Parse each mzML file using pymzml to extract m/z and intensity pairs across all scans. Bin m/z values at 0.001 amu resolution (thousandth_bins) by merging adjacent bins within tolerance and resolving overlapping m/z values using nearest-neighbor clustering by m/z seeds (nn_cluster_by_mz_seeds). This produces a set of mass tracks per sample, each representing a distinct m/z value and its full retention-time intensity profile. The 0.001 amu binning leverages high mass resolution to prioritize mass separation; the clustering step removes redundant or near-duplicate tracks that would later complicate anchor detection and alignment.

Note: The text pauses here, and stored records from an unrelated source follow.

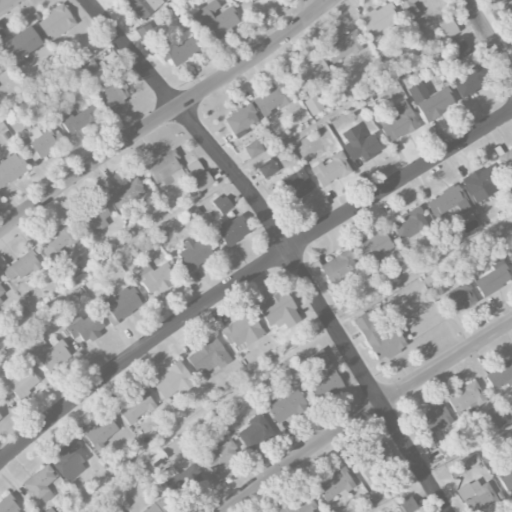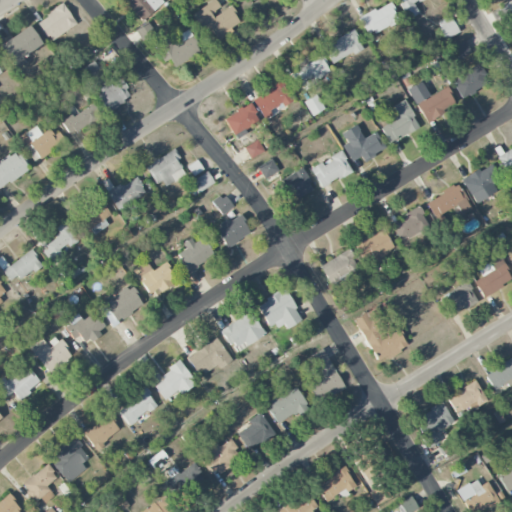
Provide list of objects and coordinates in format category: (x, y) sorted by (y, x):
road: (5, 3)
building: (143, 7)
building: (407, 7)
building: (507, 8)
building: (378, 18)
building: (216, 19)
building: (55, 22)
building: (446, 27)
building: (145, 31)
road: (489, 36)
building: (19, 44)
building: (341, 47)
building: (177, 48)
building: (459, 50)
building: (90, 71)
building: (310, 73)
building: (469, 81)
building: (112, 94)
building: (270, 99)
building: (430, 101)
building: (313, 105)
road: (163, 115)
building: (80, 119)
building: (241, 119)
building: (399, 122)
building: (39, 140)
building: (360, 144)
building: (253, 149)
building: (506, 161)
building: (11, 167)
building: (166, 169)
building: (267, 169)
building: (330, 169)
building: (200, 183)
building: (480, 183)
building: (297, 184)
building: (124, 192)
building: (449, 201)
building: (221, 204)
building: (96, 218)
building: (410, 224)
building: (232, 230)
building: (58, 243)
road: (283, 243)
building: (375, 247)
building: (193, 253)
building: (510, 257)
building: (19, 266)
building: (339, 269)
road: (248, 275)
building: (153, 276)
building: (491, 276)
building: (2, 291)
building: (457, 299)
building: (122, 304)
building: (278, 311)
building: (84, 327)
building: (242, 331)
building: (379, 332)
building: (50, 354)
building: (208, 357)
building: (323, 374)
building: (500, 375)
building: (173, 381)
building: (18, 383)
building: (465, 398)
building: (286, 405)
building: (136, 407)
road: (364, 413)
building: (0, 415)
building: (431, 424)
building: (101, 431)
building: (254, 431)
building: (447, 449)
building: (218, 457)
building: (69, 460)
building: (364, 466)
building: (188, 478)
building: (506, 478)
building: (40, 484)
building: (334, 485)
building: (334, 485)
building: (476, 496)
building: (300, 504)
building: (300, 504)
building: (407, 504)
building: (160, 505)
building: (407, 505)
building: (7, 506)
building: (158, 506)
building: (49, 510)
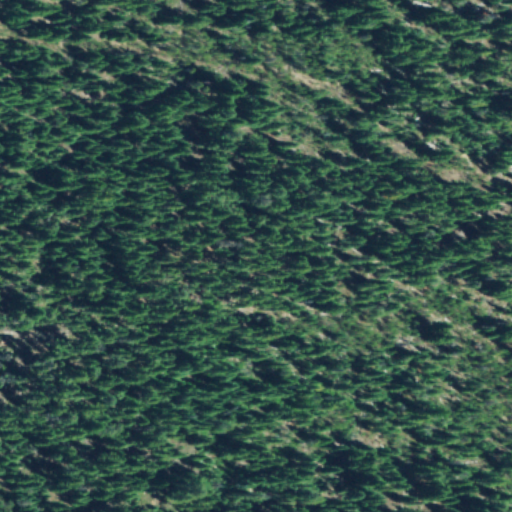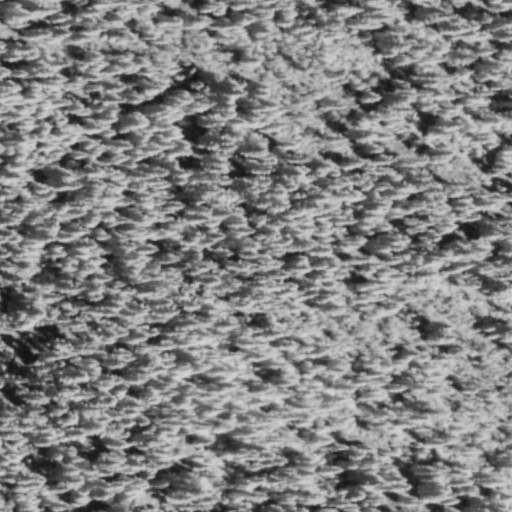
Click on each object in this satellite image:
road: (236, 78)
road: (491, 145)
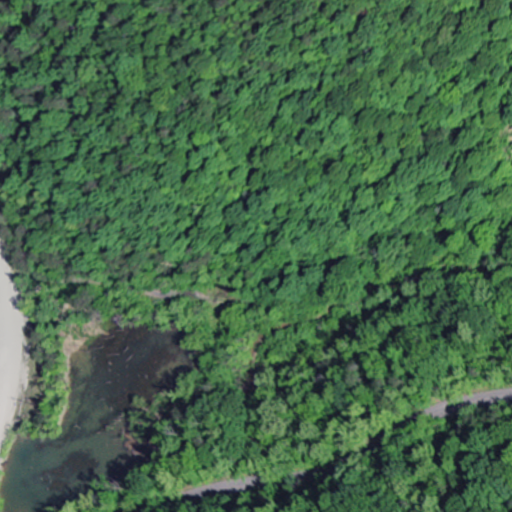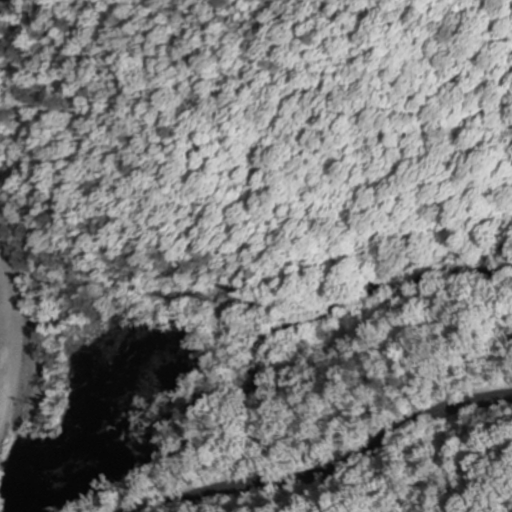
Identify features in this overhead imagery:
road: (327, 466)
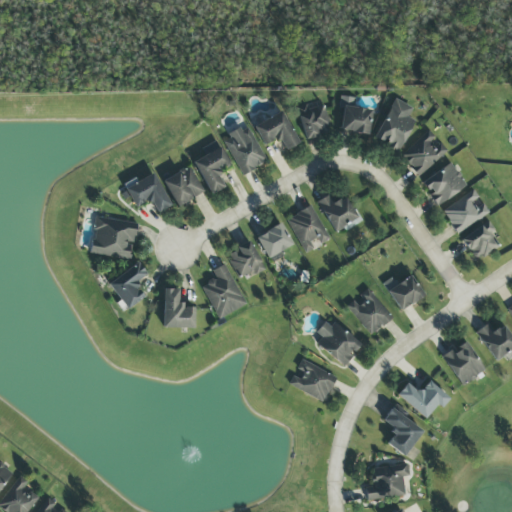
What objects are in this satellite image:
building: (312, 121)
building: (354, 121)
building: (394, 126)
building: (275, 132)
building: (243, 151)
building: (423, 154)
road: (346, 163)
building: (211, 167)
building: (443, 185)
building: (182, 187)
building: (146, 194)
building: (464, 212)
building: (336, 213)
building: (306, 229)
building: (112, 239)
building: (273, 242)
building: (479, 242)
building: (244, 261)
road: (490, 286)
building: (127, 287)
building: (402, 292)
building: (221, 293)
building: (509, 311)
building: (175, 312)
building: (368, 313)
building: (495, 342)
building: (335, 343)
building: (462, 364)
building: (311, 382)
road: (368, 387)
building: (421, 399)
building: (400, 433)
park: (477, 462)
building: (3, 474)
building: (387, 483)
building: (17, 498)
building: (46, 507)
building: (397, 510)
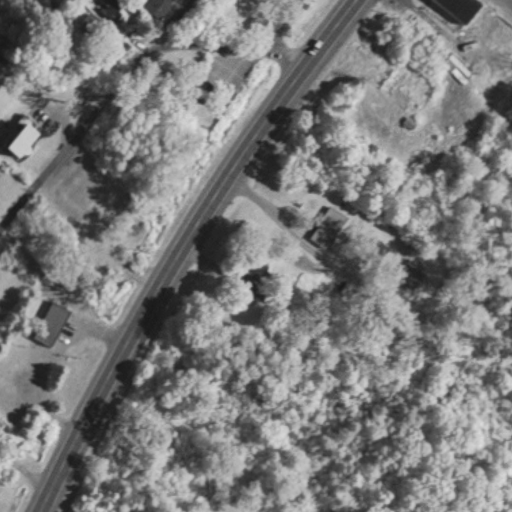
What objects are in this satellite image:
building: (162, 7)
building: (112, 9)
building: (462, 9)
road: (287, 25)
building: (92, 26)
road: (124, 72)
building: (27, 137)
road: (273, 213)
road: (186, 245)
building: (54, 324)
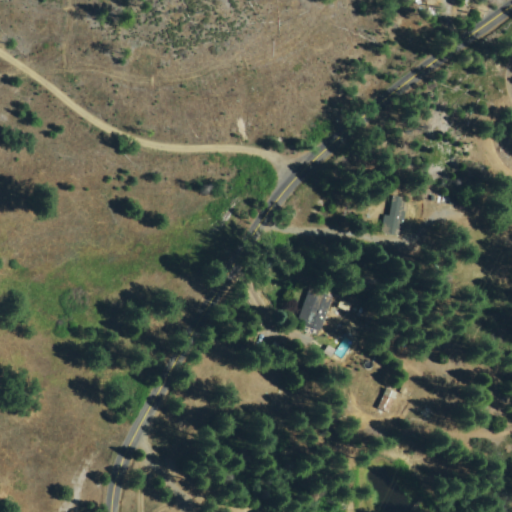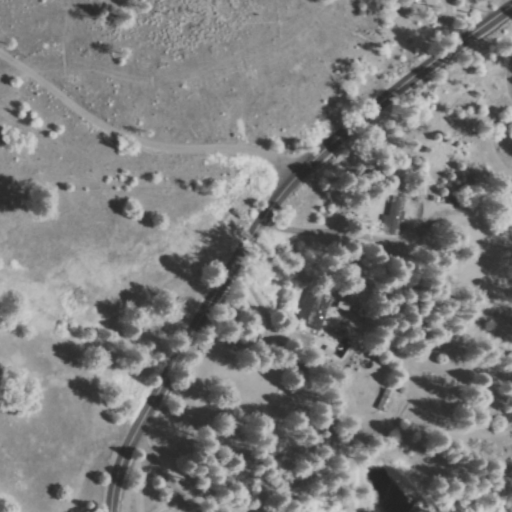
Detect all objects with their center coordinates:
road: (140, 126)
building: (454, 198)
building: (395, 213)
building: (394, 215)
road: (265, 220)
building: (344, 304)
building: (314, 308)
building: (316, 309)
building: (403, 390)
building: (387, 399)
building: (385, 400)
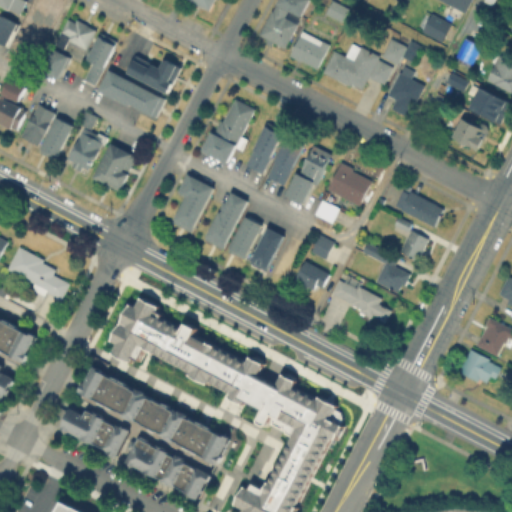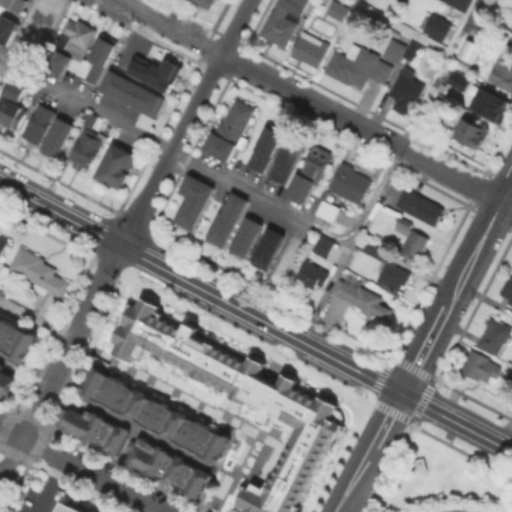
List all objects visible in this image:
building: (396, 0)
building: (489, 1)
building: (203, 2)
building: (206, 3)
building: (458, 3)
building: (12, 4)
building: (16, 4)
building: (459, 4)
road: (122, 5)
building: (335, 9)
building: (340, 10)
building: (42, 12)
building: (281, 20)
building: (285, 21)
road: (398, 26)
building: (435, 26)
building: (5, 27)
road: (235, 27)
building: (439, 27)
building: (5, 28)
building: (511, 28)
road: (175, 33)
building: (76, 36)
building: (68, 43)
building: (308, 48)
building: (392, 49)
building: (410, 49)
building: (311, 50)
building: (404, 50)
building: (469, 52)
building: (101, 56)
building: (97, 57)
building: (53, 60)
building: (350, 64)
building: (358, 66)
building: (379, 70)
building: (154, 71)
building: (501, 71)
building: (158, 72)
building: (502, 72)
building: (456, 80)
building: (457, 86)
building: (403, 90)
building: (130, 92)
building: (407, 92)
building: (133, 93)
building: (10, 102)
building: (10, 102)
building: (488, 104)
building: (486, 105)
building: (37, 123)
building: (37, 123)
road: (361, 127)
building: (228, 128)
building: (235, 129)
building: (469, 132)
building: (473, 133)
building: (55, 137)
building: (55, 137)
building: (88, 143)
building: (84, 147)
building: (262, 148)
road: (170, 150)
road: (175, 150)
building: (267, 150)
building: (288, 159)
building: (283, 160)
building: (112, 166)
building: (117, 166)
road: (388, 170)
building: (308, 171)
building: (310, 174)
building: (348, 182)
building: (352, 184)
road: (506, 190)
building: (195, 199)
building: (190, 200)
road: (506, 203)
building: (418, 205)
building: (422, 206)
building: (325, 209)
building: (331, 211)
road: (60, 215)
building: (229, 217)
building: (225, 218)
building: (248, 234)
building: (244, 236)
building: (2, 242)
building: (412, 243)
building: (3, 244)
building: (321, 244)
building: (416, 245)
building: (325, 246)
building: (265, 247)
building: (266, 247)
road: (474, 252)
building: (386, 268)
building: (390, 268)
building: (37, 272)
building: (40, 273)
building: (310, 274)
building: (313, 276)
building: (506, 288)
building: (508, 289)
building: (359, 296)
building: (363, 299)
road: (36, 320)
road: (260, 320)
building: (16, 334)
building: (493, 335)
building: (496, 336)
road: (424, 348)
building: (13, 350)
road: (60, 362)
building: (478, 366)
building: (482, 367)
building: (4, 379)
traffic signals: (401, 394)
building: (240, 395)
building: (239, 399)
road: (202, 410)
building: (154, 414)
road: (417, 414)
road: (402, 416)
road: (456, 422)
building: (95, 429)
building: (147, 432)
road: (505, 432)
road: (368, 453)
building: (168, 467)
road: (388, 467)
road: (79, 469)
road: (63, 478)
road: (52, 487)
building: (69, 507)
building: (62, 508)
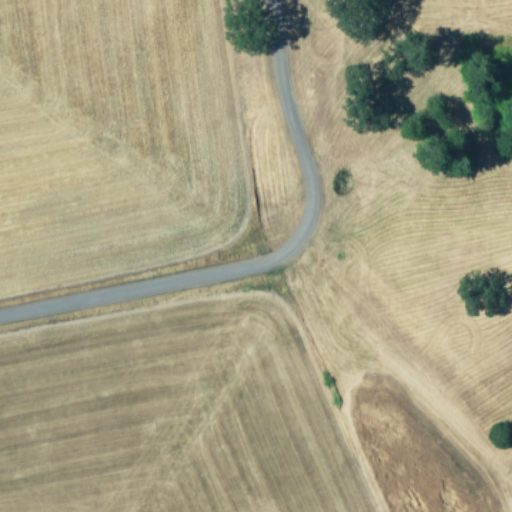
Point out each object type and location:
road: (270, 254)
crop: (194, 298)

Store each mass track as a vector of (m/z, intensity, rt) tuples, indexed by m/z identifier and sample.

## Related tools

- **pymzml** (Parse mzML files and extract m/z and intensity scan data)
- **mass_functions.nn_cluster_by_mz_seeds** (Cluster overlapping m/z values by nearest-neighbor algorithm to resolve redundant traces) — https://github.com/shuzhao-li/asari
- **chromatograms.get_thousandth_bins** (Bin m/z values at 0.001 amu resolution and merge adjacent bins within tolerance) — https://github.com/shuzhao-li/asari
- **chromatograms.extract_massTracks_** (Extract full retention-time intensity profiles for each binned m/z across all scans) — https://github.com/shuzhao-li/asari
- **ThermoRawFileParser** (Convert Thermo .RAW files to centroid mzML prior to mass-track extraction) — https://github.com/compomics/ThermoRawFileParser
- **ProteoWizard msconvert** (Convert vendor data formats (e.g., .d, .raw, .mzXML) to centroid mzML) — https://proteowizard.sourceforge.io/tools.shtml

## Examples

```
from asari.chromatograms import get_thousandth_bins, extract_massTracks_; mass_tracks = extract_massTracks_(mzml_file='sample_001.mzML', binning_resolution=0.001)
```

## Evaluation signals

- Each sample produces ≥1 mass track; median track count scales with sample complexity and m/z range.
- No duplicate or near-identical m/z bins within a sample—clustering has resolved overlaps.
- Each mass track chromatogram vector length matches total scan count in the mzML file.
- m/z values in each bin are within ±0.0005 amu (half the binning tolerance) of the bin center.
- Mass tracks with median intensity below min_intensity_threshold (default 1e3 for Orbitrap) are flagged or removed in downstream QC.

## Limitations

- High-resolution instruments (Orbitrap, Q-TOF) yield better mass separation at 0.001 amu; lower-resolution instruments may produce artificially merged or split tracks.
- Binning resolution is fixed (0.001 amu); compounds with m/z differences < 0.001 amu cannot be resolved at this step.
- Centroid mode is required; profile-mode data must be centroided first (e.g., by vendor software or ProteoWizard).
- Nearest-neighbor clustering is sensitive to seed selection; poor seed placement may result in incomplete clustering of true duplicates.

## Evidence

- [other] Extract mass tracks from each sample using pymzml and bin m/z values at 0.001 amu resolution, merging adjacent bins within tolerance and applying nearest-neighbor clustering by m/z seeds to resolve overlapping m/z values: "Extract mass tracks from each sample using pymzml and bin m/z values at 0.001 amu resolution, merging adjacent bins within tolerance and applying nearest-neighbor clustering by m/z seeds to resolve"
- [intro] Taking advantage of high mass resolution to prioritize mass separation and alignment: "Taking advantage of high mass resolution to prioritize mass separation and alignment"
- [other] The default method uses `pymzml` to parse mzML files.: "The default method uses `pymzml` to parse mzML files."
- [other] We use ThermoRawFileParser to convert Thermo .RAW files to .mzML. Msconvert in ProteoWizard can handle the conversion of most vendor data formats.: "We use ThermoRawFileParser (https://github.com/compomics/ThermoRawFileParser) to convert Thermo .RAW files to .mzML. Msconvert in ProteoWizard (https://proteowizard.sourceforge.io/tools.shtml) can"
- [readme] Input data are centroid mzML files from LC, GC or DI-MS metabolomics.: "Input data are centroid mzML files from LC, GC or DI-MS metabolomics."